Dataset extract
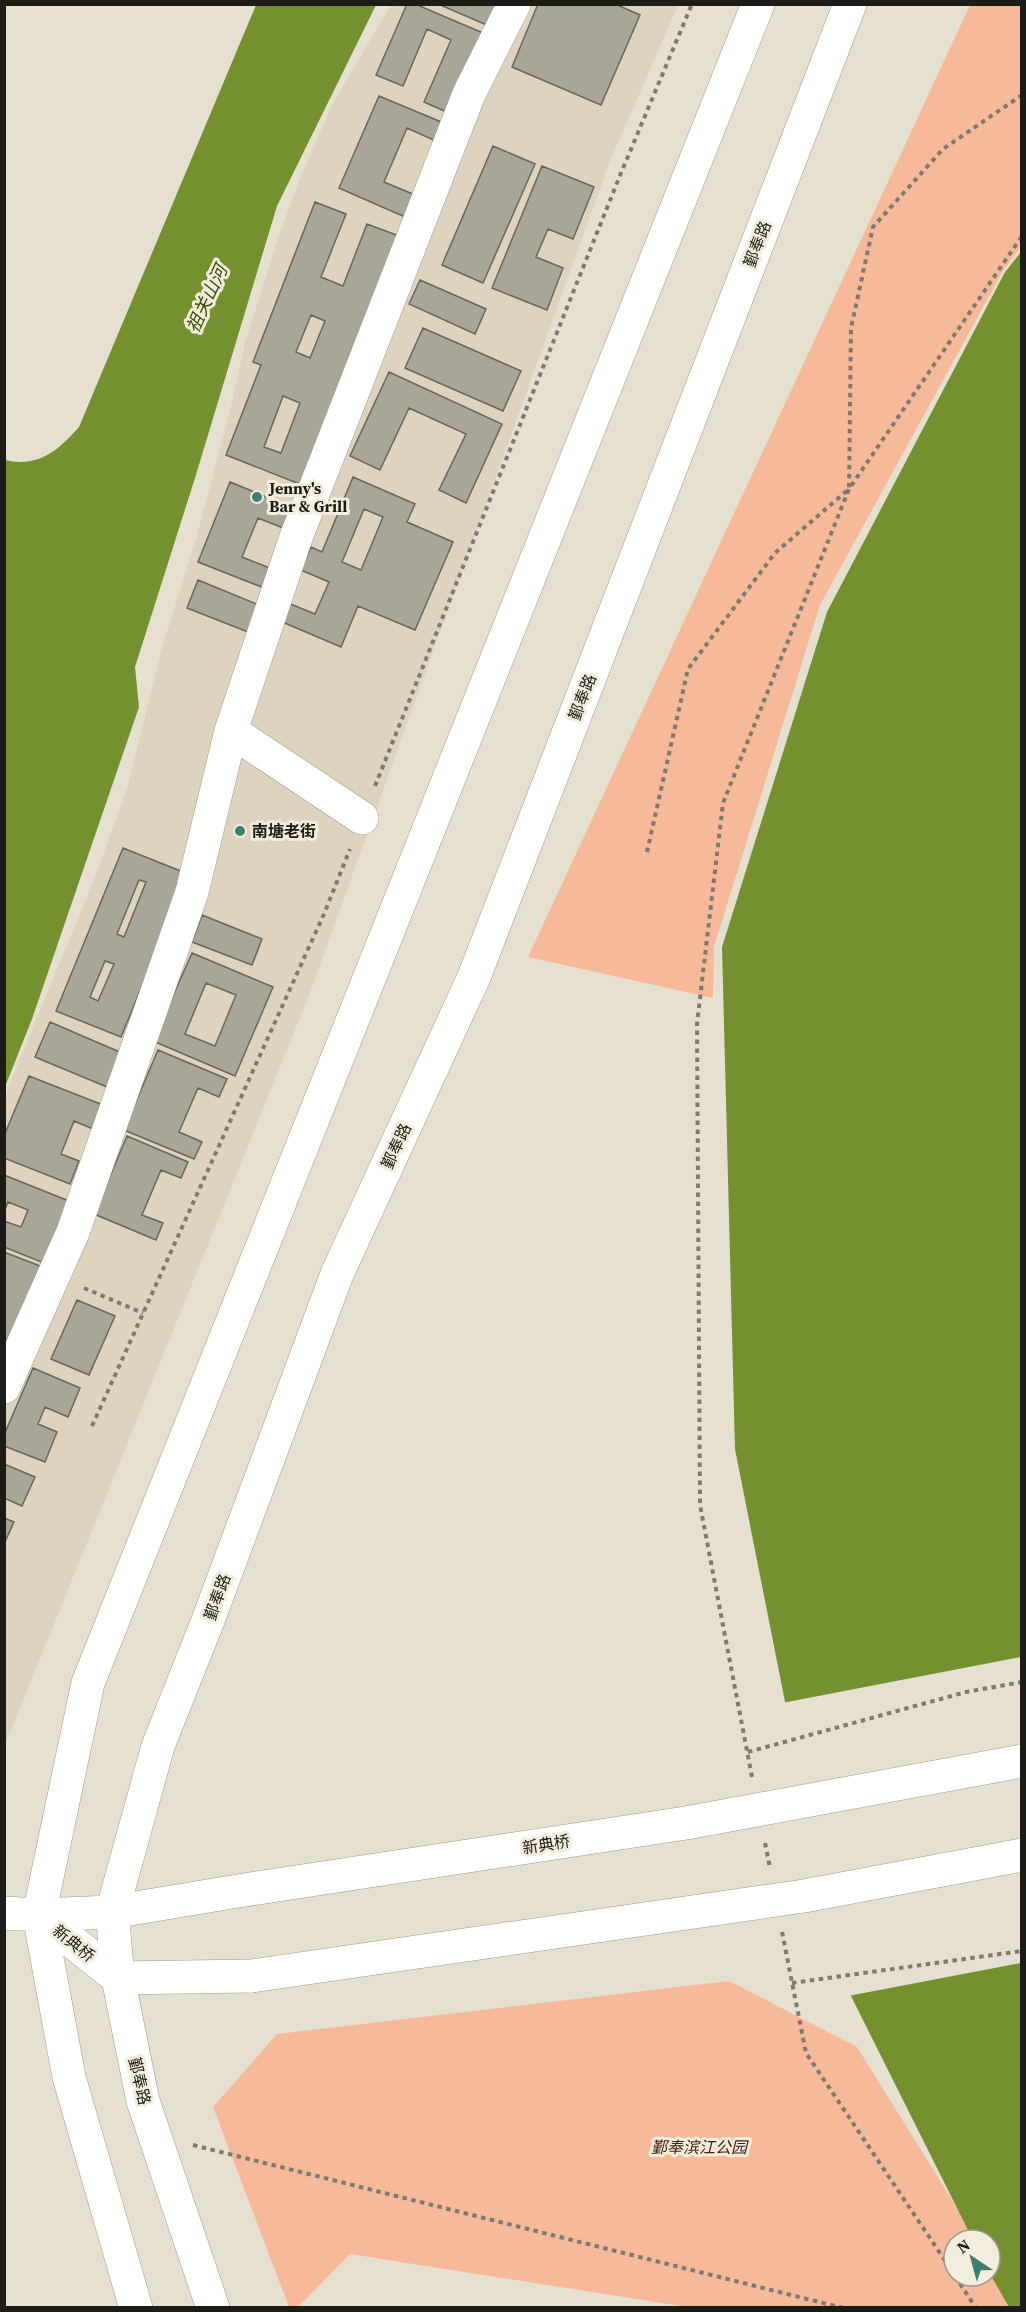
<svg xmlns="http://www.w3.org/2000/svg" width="1026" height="2312" font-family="'Source Serif 4','Noto Sans SC',serif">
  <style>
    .built { fill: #ddd3be }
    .green { fill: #f6ba9b }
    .water { fill: #75912f }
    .pier { fill: #e6e0d1 }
    .building { fill: #a7a698; stroke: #67675a; stroke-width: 1.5; fill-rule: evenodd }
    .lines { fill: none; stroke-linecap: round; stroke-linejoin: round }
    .street-casing { stroke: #9f998c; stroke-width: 34 }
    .secondary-casing { stroke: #9f998c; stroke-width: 34 }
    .path { stroke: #7e7a70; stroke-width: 4; stroke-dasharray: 4.5 4.5; stroke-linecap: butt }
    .street { stroke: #fff; stroke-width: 33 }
    .secondary { stroke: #fff; stroke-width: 33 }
    .secondary-bridge-casing { stroke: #9f998c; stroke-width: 34; stroke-linecap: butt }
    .secondary-bridge { stroke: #fff; stroke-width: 33 }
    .poi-dot { fill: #3b7f73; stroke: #f3edde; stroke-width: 2 }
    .labels { text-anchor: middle; stroke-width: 6; stroke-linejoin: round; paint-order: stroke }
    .street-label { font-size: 16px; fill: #1d1b16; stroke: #f3edde }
    .poi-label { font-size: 16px; font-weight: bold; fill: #1d1b16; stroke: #f3edde; text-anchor: start }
    .park-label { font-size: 16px; font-style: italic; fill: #44200b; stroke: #f3edde }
    .water-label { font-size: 18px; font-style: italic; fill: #394b00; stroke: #f3edde }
  </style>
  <rect width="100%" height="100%" fill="#e6e0d1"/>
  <path class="built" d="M 391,5 L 678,5 L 610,161 L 308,998 L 5,1745 L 5,1095 L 96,875 L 128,786 L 162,648 L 195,543 L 231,407 L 245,343 L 277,241 L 301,176 L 333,103 Z"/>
  <path class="green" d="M 970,5 L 1021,5 L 1021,247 L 1003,271 L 820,605 L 714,947 L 713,998 L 528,957 Z
    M 729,1981 L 857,2047 L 977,2240 L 954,2240 L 954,2276 L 990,2276 L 990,2260 L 1019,2307 L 687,2307 L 350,2254 L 298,2307 L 289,2307 L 213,2107 L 277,2034 Z"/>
  <path class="water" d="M 256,5 L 376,5 L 277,206 L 195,478 L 135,667 L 139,707 L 32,1019 L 5,1087 L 5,460 C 38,468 59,450 79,427 Z
    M 1021,252 L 1021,2307 L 1009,2307 L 990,2274 L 990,2240 L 973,2240 L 838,1970 L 735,1449 L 722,947 L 827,612 L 1005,272 Z"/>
  <path class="pier" d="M 1021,1657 L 1021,1963 L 848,1996 L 835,1971 L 782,1703 Z"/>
  <path class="building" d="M 407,4 L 415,4 L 483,33 L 449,113 L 424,102 L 451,40 L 427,29 L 403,86 L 376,75 Z
    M 438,4 L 496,4 L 489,26 Z
    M 538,4 L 615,4 L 640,15 L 601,105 L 512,67 Z
    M 379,96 L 446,124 L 438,142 L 407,128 L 384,182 L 415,195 L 405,217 L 339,188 Z
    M 493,146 L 535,164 L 483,283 L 442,265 Z
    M 542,166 L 594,187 L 573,239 L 548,229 L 536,257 L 563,268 L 547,310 L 492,288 Z
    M 315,202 L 346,214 L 321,277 L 343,286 L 367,224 L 399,236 L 302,485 L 226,455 L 261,365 L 253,362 ZM 311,315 L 325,321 L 310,358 L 296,352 ZM 283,396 L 300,403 L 281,453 L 264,447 Z
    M 420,280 L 486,309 L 475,334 L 409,304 Z
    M 423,328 L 521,371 L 503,411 L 405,368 Z
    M 389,372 L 502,424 L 466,503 L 439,490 L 466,434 L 409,408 L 380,470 L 350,456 Z
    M 353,477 L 415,504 L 407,522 L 453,542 L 415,630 L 358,606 L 341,647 L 280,621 L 288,603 L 315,614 L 329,582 L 301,570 L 311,547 L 322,552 ZM 364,509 L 383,517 L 361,570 L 342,562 Z
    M 230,482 L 296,509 L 288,530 L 258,518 L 242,557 L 272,569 L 264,588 L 198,562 Z
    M 198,580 L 259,605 L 248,632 L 187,608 Z
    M 123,848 L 188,874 L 121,1037 L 56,1011 ZM 139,880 L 146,882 L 124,937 L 117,934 ZM 105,961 L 114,964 L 98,1001 L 90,997 Z
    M 202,915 L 262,939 L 252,965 L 192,942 Z
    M 192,953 L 273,987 L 235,1076 L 153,1041 ZM 206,983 L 236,995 L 215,1046 L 185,1034 Z
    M 50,1022 L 122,1053 L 107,1087 L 35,1057 Z
    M 158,1050 L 227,1079 L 219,1097 L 198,1088 L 179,1132 L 202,1142 L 194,1159 L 124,1130 Z
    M 29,1076 L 103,1105 L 93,1129 L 74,1121 L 61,1154 L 79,1161 L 70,1184 L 4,1158 L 4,1136 Z
    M 127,1136 L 188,1162 L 181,1178 L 161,1170 L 142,1215 L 163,1223 L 156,1240 L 94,1214 Z
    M 4,1175 L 69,1201 L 44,1263 L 4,1247 L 4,1221 L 21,1227 L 28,1210 L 8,1202 L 4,1212 Z
    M 4,1252 L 40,1266 L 10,1340 L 4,1338 Z
    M 77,1300 L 115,1316 L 89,1375 L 51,1359 Z
    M 33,1368 L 80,1388 L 68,1417 L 45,1407 L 38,1424 L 57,1432 L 45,1462 L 4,1446 L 4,1435 Z
    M 4,1464 L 35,1477 L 22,1506 L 4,1498 Z
    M 4,1518 L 14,1522 L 4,1544 Z"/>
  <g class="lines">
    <defs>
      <path id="street" d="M 231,731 L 362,818
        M 4,1387 L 73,1232 L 192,892 L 231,731 L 295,540 L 469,94 L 514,4"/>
      <path id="secondary" d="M 4,1913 L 39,1915 L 112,1912 L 244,1890
        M 39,1915 L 118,1978 L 251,1976
        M 136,2308 L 69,2077 L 39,1915 L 88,1683 L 758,4
        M 213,2308 L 143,2101 L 118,1978 L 112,1912 L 158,1746 L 207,1623 L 337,1274 L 474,977 L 850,4"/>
    </defs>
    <use href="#street" class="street-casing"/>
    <use href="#secondary" class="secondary-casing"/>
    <path class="path" d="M 375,786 L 621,173 L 692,4
      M 647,852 L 688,669 L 775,553 L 849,489 L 851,328 L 873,227 L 943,149 L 1022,95
      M 84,1288 L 143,1313
      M 92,1426 L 324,914 L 350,849
      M 748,1752 L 966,1692 L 1022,1682
      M 752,1777 L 700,1505 L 697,1024 L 723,803 L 849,489 L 1022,236
      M 765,1843 L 770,1868
      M 782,1932 L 806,2053 L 954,2274
      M 792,1983 L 1022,1951
      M 193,2145 L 843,2308
      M 955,2276 L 976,2308"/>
    <use href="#street" class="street"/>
    <use href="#secondary" class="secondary"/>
    <defs>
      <path id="secondary-bridge" d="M 244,1890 L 686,1823 L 1022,1761
        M 251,1976 L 804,1896 L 1022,1855"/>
    </defs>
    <use href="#secondary-bridge" class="secondary-bridge-casing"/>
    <use href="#secondary-bridge" class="secondary-bridge"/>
  </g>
  <g class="poi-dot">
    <circle cx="257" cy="497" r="6"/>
    <circle cx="240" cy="831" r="6"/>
  </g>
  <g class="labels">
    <g class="street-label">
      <text transform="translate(757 244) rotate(-69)" y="6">鄞奉路</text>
      <text transform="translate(582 697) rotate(-69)" y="6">鄞奉路</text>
      <text transform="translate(396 1146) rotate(-65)" y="6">鄞奉路</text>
      <text transform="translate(217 1597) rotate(-70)" y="6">鄞奉路</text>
      <text transform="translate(546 1844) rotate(-9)" y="6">新典桥</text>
      <text transform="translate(74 1943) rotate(39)" y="6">新典桥</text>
      <text transform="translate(140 2081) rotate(77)" y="6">鄞奉路</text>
    </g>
    <g class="poi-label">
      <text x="269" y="494">Jenny's<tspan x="269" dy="18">Bar &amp; Grill</tspan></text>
      <text x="252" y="837">南塘老街</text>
    </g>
    <g class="park-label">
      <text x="699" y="2153">鄞奉滨江公园</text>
    </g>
    <g class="water-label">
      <text transform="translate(207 299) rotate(-65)" y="6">祖关山河</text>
    </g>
  </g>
  <rect width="1026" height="2312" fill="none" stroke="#1d1b16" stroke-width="12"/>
  <g transform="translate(972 2258) rotate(324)"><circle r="28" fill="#f3edde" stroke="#9d998e" stroke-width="1.5"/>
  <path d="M0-4.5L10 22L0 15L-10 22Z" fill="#3b7f73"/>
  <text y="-9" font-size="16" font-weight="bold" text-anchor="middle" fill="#1d1b16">N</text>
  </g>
</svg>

Work request
The required output is each line of the entries that contains the word "lines".

Result of the exercise
    .lines { fill: none; stroke-linecap: round; stroke-linejoin: round }
  <g class="lines">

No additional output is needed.